SUBIRSE POR LAS PAREDES

UNA HISTORIA DESDE EL CONFINAMIENTO: CAPITULO XXIV

Viernes, llego a casa a eso de las cuatro menos cuarto, cansado y hambriento, tras una dura jornada de trabajo en el almacén. Al entrar no encuentro a nadie, ni está la mesa puesta, ni se oye ningún ruido y en la cocina no hay rastro de  haberse preparado ninguna comida. Me quedo extrañado sin llegar a la preocupación y se me ocurre consultar el whatsapp por si me han dejado algún mensaje. Nada en el móvil, me lo guardo en bolsillo, dejo las llaves sobre la mesa del comedor y rodeo la estancia con una mirada inspectora en busca de alguna extrañeza que me permita descifrar el enigma. Tampoco hay notas de papel, de esas que se usaban antes de los móviles y se pegaban en cualquier sitio, a la vista, para que las leyera el que tuviera  que llegar, como yo ahora. Entro en la cocina y encuentro la caja de los Nevaditos, junto a un montón de sus envoltorios, desgarrada y tirada en el suelo. Al lado, también en el suelo, hay trozos de papel, como a trizas, como cuando haces un dibujo y no te gusta, y lo rompes para empezar de nuevo. No toco nada, por si acaso, pero empiezo a preocuparme y recorro el resto de la casa gritando: Hola, hola… ¡Hola, hay alguien!

Como nadie contesta, en el dormitorio decido recurrir otra vez al móvil, me lo saco del bolsillo y como en favoritos me sale primero Andrea, la selecciono y le doy al telefonillo verde.  La llamada suena como con eco… en el comedor.
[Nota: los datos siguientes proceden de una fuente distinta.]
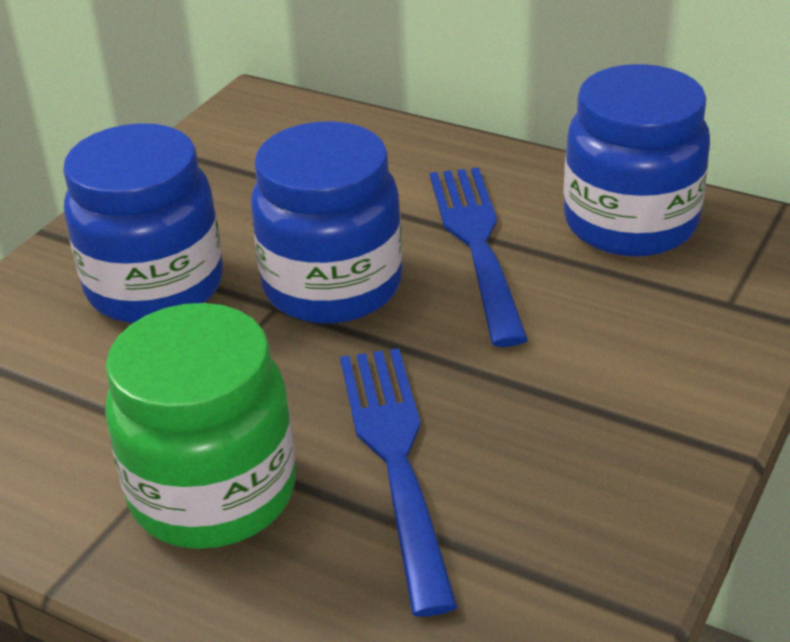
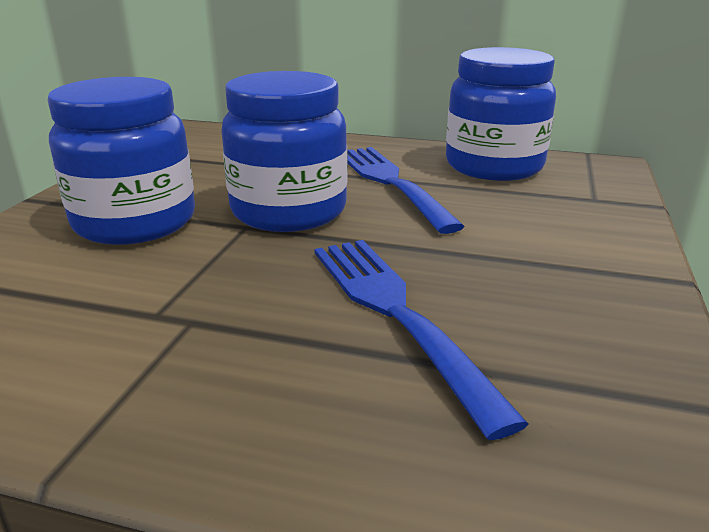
camera: 15 degrees left, 10 degrees down
green jar [105,303,296,549] -> none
Voy al comedor y encuentro su teléfono sonando,  también en el suelo, caído junto a la  lámpara de pie que tenemos en la esquina de la tele. Me acerco, ya un poco más asustado y de repente oigo su voz como proveniente del cielo:

–Me lo pasas porfa, se me ha caído— Con voz pausada de niña buena.

Levanto la cabeza y allí está, en la misma esquina pero arriba, agarrándose con las uñas a la escayola del falso techo, despeinada como una loca, en camisón de poseída, con el cuerpo en convulsión y  del revés, echando espumarajos blancos por la boca y, cómo no, poniéndolo todo perdido.

–¿Pero qué haces? ¿Cuánto llevas ahí arriba? —Le pregunto con un poco de enfado, la verdad.

–Pues un buen rato, desde las doce y cuarto, más o menos—me dice, ya con voz normal, como si nada.

–Subirse por las paredes no está bien, Andrea—Le recrimino, pero con cariño para no empeorar las cosas.

–¿Y tu madre?—Le pregunto

–Creo que en el baño, en la esquina de la bañera, por dentro—Me contesta mientras se arregla un poco los pelos con la palma de la mano.

Y voy al baño a ver… y a ver si comemos.